• Trecho do texto:
----------------------------------------
Talvez tenhamos que repensar tudo e buscarmos novos caminhos…
Há muitos anos interagindo profissionalmente com executivos, principalmente CEOS e CIOs de muitas organizações, ficou claro para mim que o conceito da jornada da transformação digital está ganhando substância. Os executivos estão cada vez mais envolvidos, e conscientes que o futuro e a vantagem competitiva das suas empresas estão no mundo digital. Já entendem que ficar para trás nesta corrida, é perder competitividade e, pior, colocar em risco a sua própria sobrevivência empresarial. Já começam a perceber que a transformação digital não é um fim em si mesmo, mas apenas o fundamento, os pilares para algo maior, a transformação dos negócios na era pós-digital. Estas transformações sim, que serão dramáticas e virarão os negócios atuais de ponta cabeça. Portanto, se a transformação digital é a fundação, e pouco fizemos nesta direção, já estamos atrasados, pois não é a nossa meta, mas a base para as mudanças.
----------------------------------------
• Dados de origem:
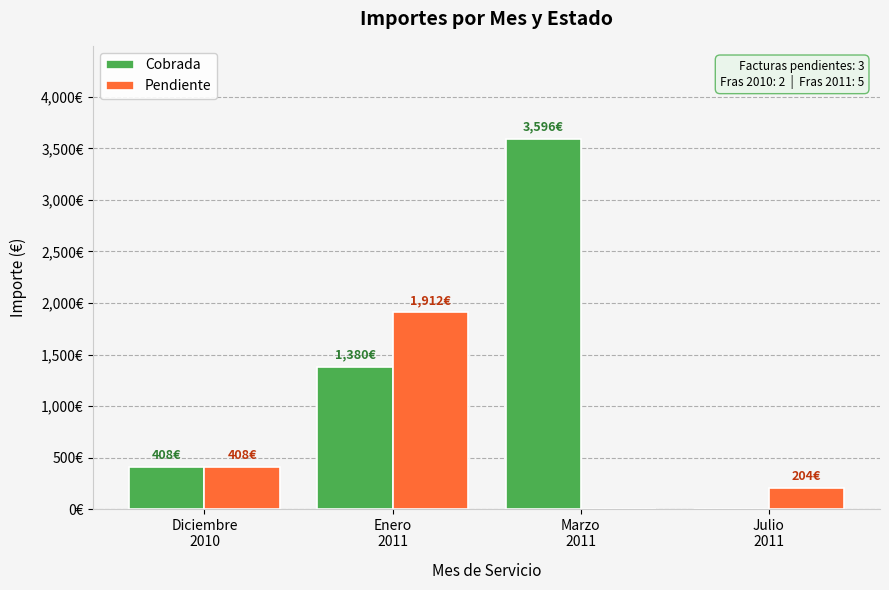

The Cobrada series shows 649.9 at Diciembre
2010. True or false?

False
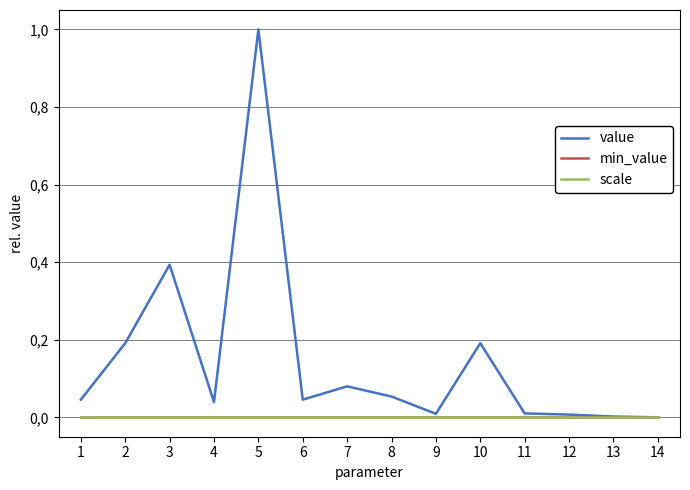

At which category does the chart reach its peak across all series?

5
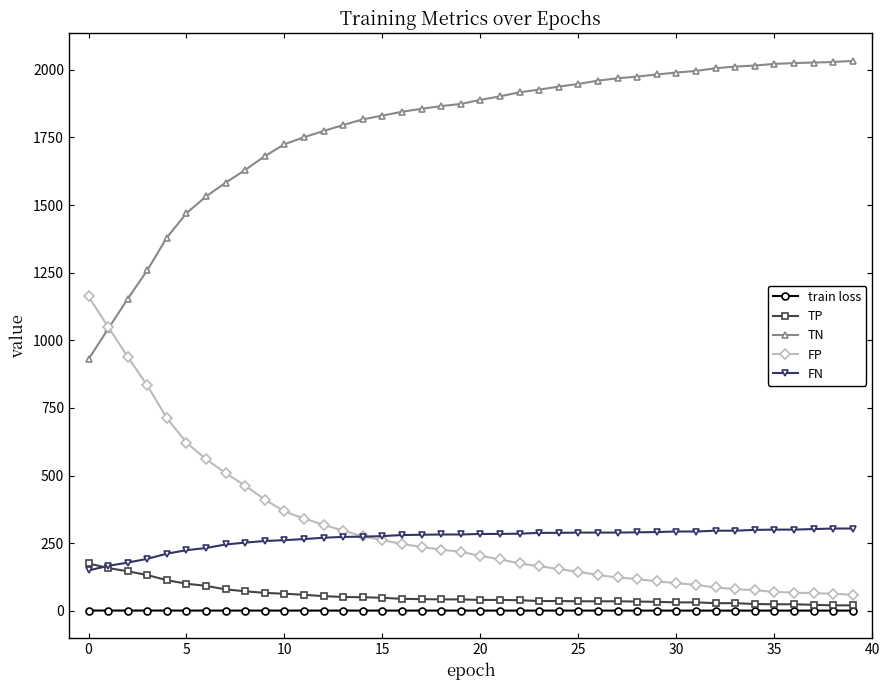

Which series has the largest total across all categories?

TN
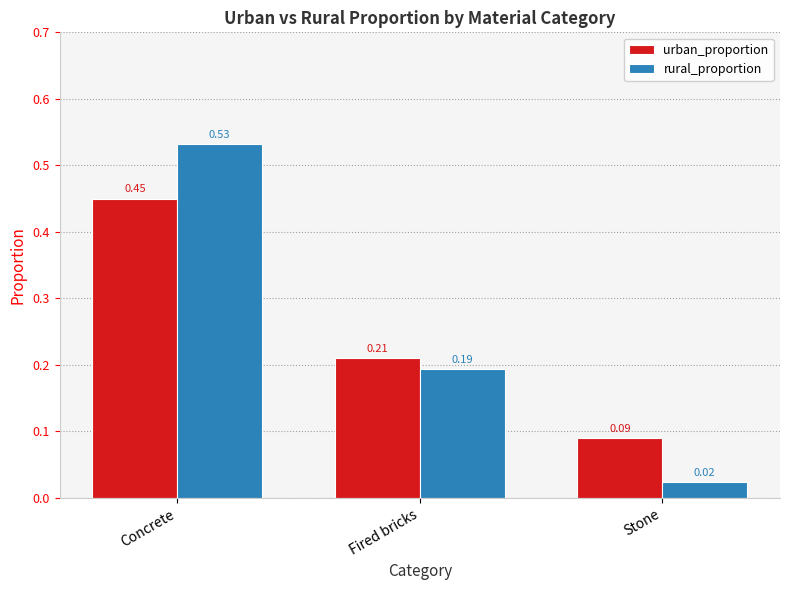

At which category is the sum across all series the highest?

Concrete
----------------------------------------
• Tarefas do exercício:
(a) Por favor, liste as expressões com que o texto sobre transformação digital a apresenta como alicerce de algo maior.
(b) Prolongue o texto sobre transformação digital a partir do ponto em que ele termina.
Os dados não são necessários aqui.

• Respostas:
(a)
- o fundamento
- os pilares para algo maior
- a fundação
- a base para as mudanças

(b)
Este alerta foi dado também no Fórum Mundial de Davos, em janeiro de 2016, quando seu chairman Klaus Schwab disse que uma mudança estrutural está em andamento na economia mundial, no que seria o início da Quarta Revolução Industrial. Segundo ele, esta revolução aprofundaria elementos da Terceira Revolução, a da computação e faria uma “fusão de tecnologias, borrando as linhas divisórias entre as esferas físicas, digitais e biológicas”. Esta nova revolução, unindo mudanças socioeconômicas e demográficas, terá impactos nos modelos e formas de fazer de negócios e no mercado de trabalho. Afetará exponencialmente todos os setores da economia e todas as regiões do mundo. Mas não do mesmo modo. Haverá ganhadores e perdedores. “As mudanças são tão profundas que, da perspectiva da história humana, nunca houve um tempo de maior promessa ou potencial perigo”. Administrar essa mudança de paradigma é o processo de transição essencial para assegurar a estabilidade econômica e social e consequentemente a sobrevivência das empresas. O grande desafio, segundo Schwab, é que as autoridades políticas e executivos frequentemente são prisioneiros do pensamento tradicional ou estão tão absorvidos por questões imediatas para pensar estrategicamente sobre as formas de disrupção e inovação que estão modelando o futuro.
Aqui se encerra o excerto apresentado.